Só três dias depois comecei a ter pena de Guimarães Rosa, amor por Guimarães Rosa Fui com o Carlos Heitor Cony ao Garoto do Papai, um boteco que fica, ali, na primeira esquina. A pretexto de tomar uma média, nós vamos fazer literatura. Con­versamos sobre Guimarães Rosa. O Cony foi o primeiro a cha­mar o autor de Grande sertão de “o novo Coelho Neto”. Mas nem sempre a opinião da véspera é a mesma do dia seguinte. Quem sabe se o Cony não seria, como o Hélio Pellegrino, um ex-restritivo? Foi nessa esperança que o interroguei.

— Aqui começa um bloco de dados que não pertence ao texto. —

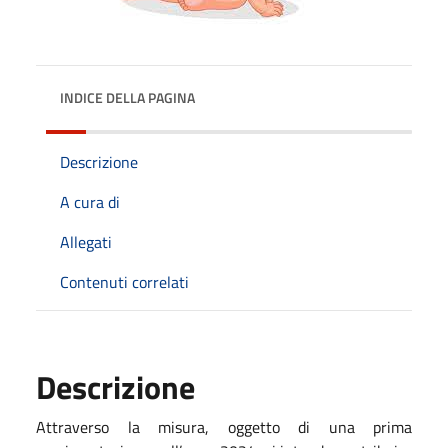
INDICE DELLA PAGINA
Descrizione
A cura di
Allegati
Contenuti correlati
Descrizione
Attraverso la misura, oggetto di una prima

E, então, para o meu horror, ele deixou de lado o Coelho Ne­to e pôs-se a falar no Conselheiro Acácio. O amigo negava até o célebre “viver é muito perigoso”. Gaguejei: — “Escuta. Mas Con­selheiro Acácio?”. Comecei a repassar os tipos de Eça. Via o Pa­checo falando: — “Enquanto Vossa Excelência faz berreiro, eu, aqui, no meu canto, faço luz”. Com uma certeza jucunda, o Cony insistia: — “Aquele ‘o sujeito morre para provar que viveu’ é Acá­cio. Tem santa paciência. Mas é Acácio”. No meu escândalo, balbuciei: — “E o ‘A terceira margem’ também é Acácio?”.
O outro fez a concessão: — “‘Terceira margem’ é bom!”. Ainda insisti: — “E o resto? Que diabo! A linguagem!”. Cony retruca: — “A linguagem quem faz é o povo”. Primeiro, foi uma revisão crítica de calçada. Por fim, talvez por cansaço físico, o Cony admitiu que Guimarães Rosa era um grande escritor, mas com algum Acácio. Entramos no Garoto do Papai. Estava, lá, o Reynaldo Jardim. Viro-me e faço-lhe a pergunta, à queima-roupa: — “O que é que você acha do Guimarães Rosa?”.
A resposta, fulminante, veio num berro: — “Um bolha!”. Des­ta feita, a gíria tornava a desfeita maior. Exaltei-me também. Mas, quando falei da linguagem, do idioma fundado, o Jardim dava pu­los de indignação: — “Um falsário! Um falsário!”. Por um momen­to, eu não sabia mais o que dizer, o que pensar. O Reynaldo repe­tia, na fúria polêmica: “Falsário da linguagem”. Comecei a beber o meu copo de leite (a úlcera tinha contrações de víbora mori­bunda). E, súbito, fui varado por uma dessas certezas inapeláveis, fatais: — Guimarães Rosa era o único gênio de nossa literatura.